**Saved entries**
--------

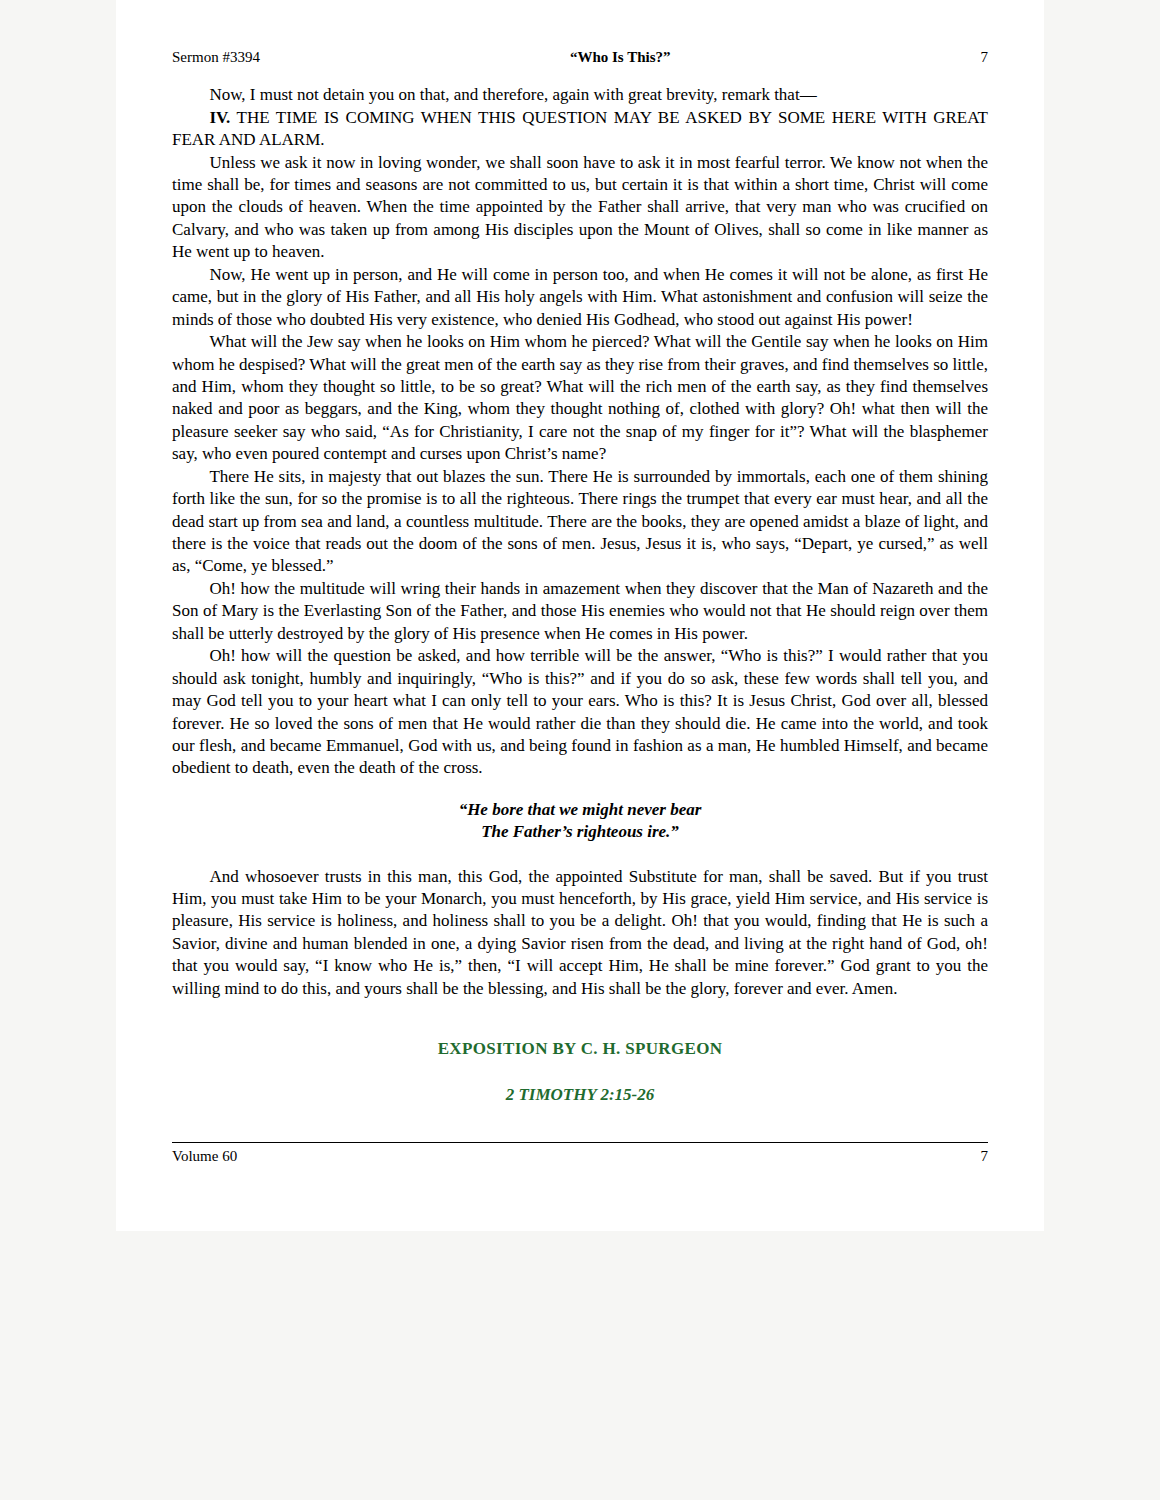Sermon #3394 “Who Is This?” 7
Now, I must not detain you on that, and therefore, again with great brevity, remark that—
IV. THE TIME IS COMING WHEN THIS QUESTION MAY BE ASKED BY SOME HERE WITH GREAT FEAR AND ALARM.
Unless we ask it now in loving wonder, we shall soon have to ask it in most fearful terror. We know not when the time shall be, for times and seasons are not committed to us, but certain it is that within a short time, Christ will come upon the clouds of heaven. When the time appointed by the Father shall arrive, that very man who was crucified on Calvary, and who was taken up from among His disciples upon the Mount of Olives, shall so come in like manner as He went up to heaven.
Now, He went up in person, and He will come in person too, and when He comes it will not be alone, as first He came, but in the glory of His Father, and all His holy angels with Him. What astonishment and confusion will seize the minds of those who doubted His very existence, who denied His Godhead, who stood out against His power!
What will the Jew say when he looks on Him whom he pierced? What will the Gentile say when he looks on Him whom he despised? What will the great men of the earth say as they rise from their graves, and find themselves so little, and Him, whom they thought so little, to be so great? What will the rich men of the earth say, as they find themselves naked and poor as beggars, and the King, whom they thought nothing of, clothed with glory? Oh! what then will the pleasure seeker say who said, “As for Christianity, I care not the snap of my finger for it”? What will the blasphemer say, who even poured contempt and curses upon Christ’s name?
There He sits, in majesty that out blazes the sun. There He is surrounded by immortals, each one of them shining forth like the sun, for so the promise is to all the righteous. There rings the trumpet that every ear must hear, and all the dead start up from sea and land, a countless multitude. There are the books, they are opened amidst a blaze of light, and there is the voice that reads out the doom of the sons of men. Jesus, Jesus it is, who says, “Depart, ye cursed,” as well as, “Come, ye blessed.”
Oh! how the multitude will wring their hands in amazement when they discover that the Man of Nazareth and the Son of Mary is the Everlasting Son of the Father, and those His enemies who would not that He should reign over them shall be utterly destroyed by the glory of His presence when He comes in His power.
Oh! how will the question be asked, and how terrible will be the answer, “Who is this?” I would rather that you should ask tonight, humbly and inquiringly, “Who is this?” and if you do so ask, these few words shall tell you, and may God tell you to your heart what I can only tell to your ears. Who is this? It is Jesus Christ, God over all, blessed forever. He so loved the sons of men that He would rather die than they should die. He came into the world, and took our flesh, and became Emmanuel, God with us, and being found in fashion as a man, He humbled Himself, and became obedient to death, even the death of the cross.
“He bore that we might never bear The Father’s righteous ire.”
And whosoever trusts in this man, this God, the appointed Substitute for man, shall be saved. But if you trust Him, you must take Him to be your Monarch, you must henceforth, by His grace, yield Him service, and His service is pleasure, His service is holiness, and holiness shall to you be a delight. Oh! that you would, finding that He is such a Savior, divine and human blended in one, a dying Savior risen from the dead, and living at the right hand of God, oh! that you would say, “I know who He is,” then, “I will accept Him, He shall be mine forever.” God grant to you the willing mind to do this, and yours shall be the blessing, and His shall be the glory, forever and ever. Amen.
EXPOSITION BY C. H. SPURGEON
2 TIMOTHY 2:15-26
Volume 60 7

--------

**Exercise**
Please output all the records above exactly, leaving out every picture.

**Exercise response**
Sermon #3394 “Who Is This?” 7
Now, I must not detain you on that, and therefore, again with great brevity, remark that—
IV. THE TIME IS COMING WHEN THIS QUESTION MAY BE ASKED BY SOME HERE WITH GREAT FEAR AND ALARM.
Unless we ask it now in loving wonder, we shall soon have to ask it in most fearful terror. We know not when the time shall be, for times and seasons are not committed to us, but certain it is that within a short time, Christ will come upon the clouds of heaven. When the time appointed by the Father shall arrive, that very man who was crucified on Calvary, and who was taken up from among His disciples upon the Mount of Olives, shall so come in like manner as He went up to heaven.
Now, He went up in person, and He will come in person too, and when He comes it will not be alone, as first He came, but in the glory of His Father, and all His holy angels with Him. What astonishment and confusion will seize the minds of those who doubted His very existence, who denied His Godhead, who stood out against His power!
What will the Jew say when he looks on Him whom he pierced? What will the Gentile say when he looks on Him whom he despised? What will the great men of the earth say as they rise from their graves, and find themselves so little, and Him, whom they thought so little, to be so great? What will the rich men of the earth say, as they find themselves naked and poor as beggars, and the King, whom they thought nothing of, clothed with glory? Oh! what then will the pleasure seeker say who said, “As for Christianity, I care not the snap of my finger for it”? What will the blasphemer say, who even poured contempt and curses upon Christ’s name?
There He sits, in majesty that out blazes the sun. There He is surrounded by immortals, each one of them shining forth like the sun, for so the promise is to all the righteous. There rings the trumpet that every ear must hear, and all the dead start up from sea and land, a countless multitude. There are the books, they are opened amidst a blaze of light, and there is the voice that reads out the doom of the sons of men. Jesus, Jesus it is, who says, “Depart, ye cursed,” as well as, “Come, ye blessed.”
Oh! how the multitude will wring their hands in amazement when they discover that the Man of Nazareth and the Son of Mary is the Everlasting Son of the Father, and those His enemies who would not that He should reign over them shall be utterly destroyed by the glory of His presence when He comes in His power.
Oh! how will the question be asked, and how terrible will be the answer, “Who is this?” I would rather that you should ask tonight, humbly and inquiringly, “Who is this?” and if you do so ask, these few words shall tell you, and may God tell you to your heart what I can only tell to your ears. Who is this? It is Jesus Christ, God over all, blessed forever. He so loved the sons of men that He would rather die than they should die. He came into the world, and took our flesh, and became Emmanuel, God with us, and being found in fashion as a man, He humbled Himself, and became obedient to death, even the death of the cross.
“He bore that we might never bear The Father’s righteous ire.”
And whosoever trusts in this man, this God, the appointed Substitute for man, shall be saved. But if you trust Him, you must take Him to be your Monarch, you must henceforth, by His grace, yield Him service, and His service is pleasure, His service is holiness, and holiness shall to you be a delight. Oh! that you would, finding that He is such a Savior, divine and human blended in one, a dying Savior risen from the dead, and living at the right hand of God, oh! that you would say, “I know who He is,” then, “I will accept Him, He shall be mine forever.” God grant to you the willing mind to do this, and yours shall be the blessing, and His shall be the glory, forever and ever. Amen.
EXPOSITION BY C. H. SPURGEON
2 TIMOTHY 2:15-26
Volume 60 7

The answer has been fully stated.